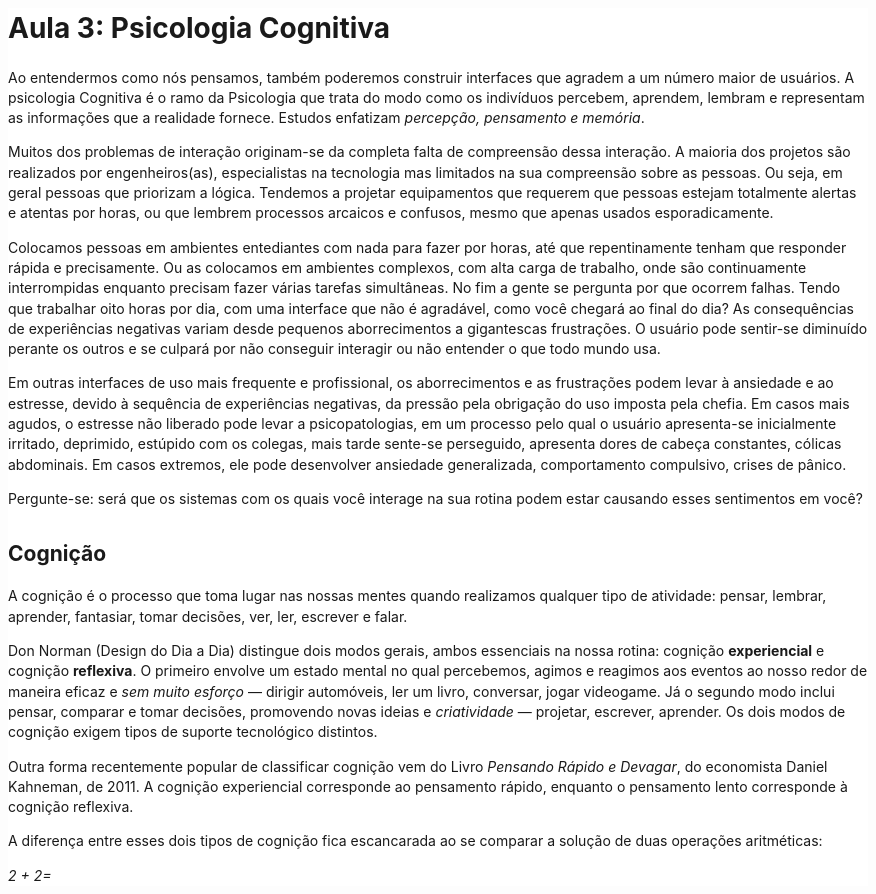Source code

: # Aula 3: Psicologia Cognitiva

Ao entendermos como nós pensamos, também poderemos construir interfaces que agradem a um número maior de usuários. A psicologia Cognitiva é o ramo da Psicologia que trata do modo como os indivíduos percebem, aprendem, lembram e representam as informações que a realidade fornece.  Estudos enfatizam *percepção, pensamento e memória*. 

Muitos dos problemas de interação originam-se da completa falta de compreensão dessa interação. A maioria dos projetos são realizados por engenheiros(as), especialistas na tecnologia mas limitados na sua compreensão sobre as pessoas. Ou seja, em geral pessoas que priorizam a lógica. Tendemos a projetar equipamentos que requerem que pessoas estejam totalmente alertas e atentas por horas, ou que lembrem processos arcaicos e confusos, mesmo que apenas usados esporadicamente. 

Colocamos pessoas em ambientes entediantes com nada para fazer por horas, até que repentinamente tenham que responder rápida e precisamente. Ou as colocamos em ambientes complexos, com alta carga de trabalho, onde são continuamente interrompidas enquanto precisam fazer várias tarefas simultâneas. No fim a gente se pergunta por que ocorrem falhas. Tendo que trabalhar oito horas por dia, com uma interface que não é agradável, como você chegará ao final do dia? As consequências de experiências negativas variam desde pequenos aborrecimentos a gigantescas frustrações. O usuário pode sentir-se diminuído perante os outros e se culpará por não conseguir interagir ou não entender o que todo mundo usa. 

Em outras interfaces de uso mais frequente e profissional, os aborrecimentos e as frustrações podem levar à ansiedade e ao estresse, devido à sequência de experiências negativas, da pressão pela obrigação do uso imposta pela chefia. Em casos mais agudos, o estresse não liberado pode levar a psicopatologias, em um processo pelo qual o usuário apresenta-se inicialmente irritado, deprimido, estúpido com os colegas, mais tarde sente-se perseguido, apresenta dores de cabeça constantes, cólicas abdominais. Em casos extremos, ele pode desenvolver ansiedade generalizada, comportamento compulsivo, crises de pânico.

Pergunte-se: será que os sistemas com os quais você interage na sua rotina podem estar causando esses sentimentos em você?

## Cognição

A cognição é o processo que toma lugar nas nossas mentes quando realizamos qualquer tipo de atividade: pensar, lembrar, aprender, fantasiar, tomar decisões, ver, ler, escrever e falar. 

Don Norman (Design do Dia a Dia) distingue dois modos gerais, ambos essenciais na nossa rotina: cognição **experiencial** e cognição **reflexiva**. O primeiro envolve um estado mental no qual percebemos, agimos e reagimos aos eventos ao nosso redor de maneira eficaz e *sem muito esforço* — dirigir automóveis, ler um livro, conversar, jogar videogame. Já o segundo modo inclui pensar, comparar e tomar decisões, promovendo novas ideias e *criatividade* — projetar, escrever, aprender. Os dois modos de cognição exigem tipos de suporte tecnológico distintos.

Outra forma recentemente popular de classificar cognição vem do Livro *Pensando Rápido e Devagar*, do economista Daniel Kahneman, de 2011. A cognição experiencial corresponde ao pensamento rápido, enquanto o pensamento lento corresponde à cognição reflexiva.

A diferença entre esses dois tipos de cognição fica escancarada ao se comparar a solução de duas operações aritméticas:

*2 + 2=*
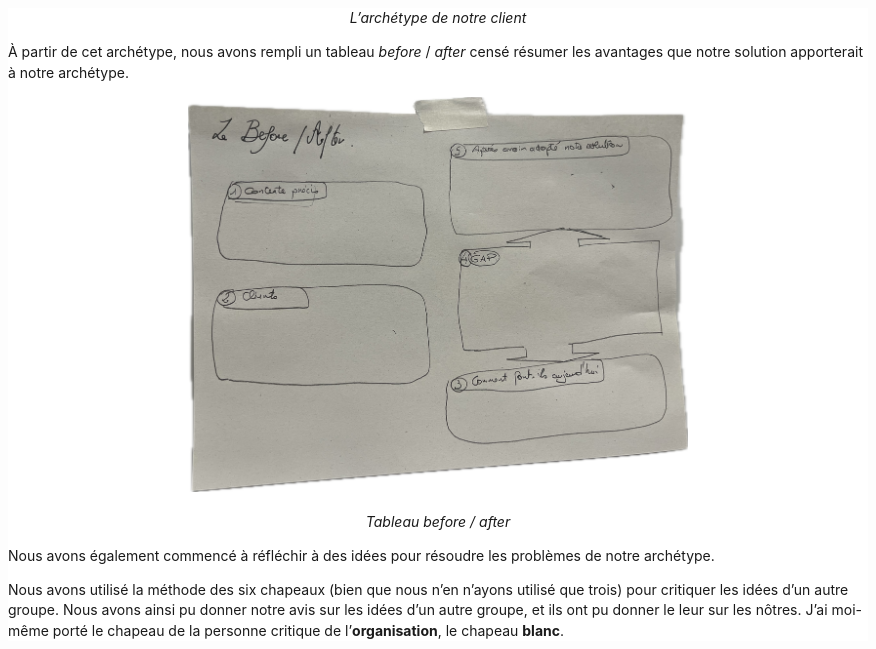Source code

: <p align="center" style="font-style: italic;">
L’archétype de notre client
</p>

À partir de cet archétype, nous avons rempli un tableau _before_ / _after_ censé résumer les avantages que notre solution apporterait à notre archétype.

<p align="center">
<img src="images/before_after.png" width="500px" alt="Before / After">
</p>

<p align="center" style="font-style: italic;">
Tableau before / after
</p>

Nous avons également commencé à réfléchir à des idées pour résoudre les problèmes de notre archétype.

Nous avons utilisé la méthode des six chapeaux (bien que nous n’en n’ayons utilisé que trois) pour critiquer les idées d’un autre groupe. Nous avons ainsi pu donner notre avis sur les idées d’un autre groupe, et ils ont pu donner le leur sur les nôtres. J’ai moi-même porté le chapeau de la personne critique de l’**organisation**, le chapeau **blanc**.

> _Exercise requirements_:
Please set down the lines of the records again, character for character, beginning at the first line and stopping after the line that contains "Ao entendermos como". Leave the pictures out of your answer.

> _Result for this exercise_:
Source code

: # Aula 3: Psicologia Cognitiva

Ao entendermos como nós pensamos, também poderemos construir interfaces que agradem a um número maior de usuários. A psicologia Cognitiva é o ramo da Psicologia que trata do modo como os indivíduos percebem, aprendem, lembram e representam as informações que a realidade fornece.  Estudos enfatizam *percepção, pensamento e memória*. 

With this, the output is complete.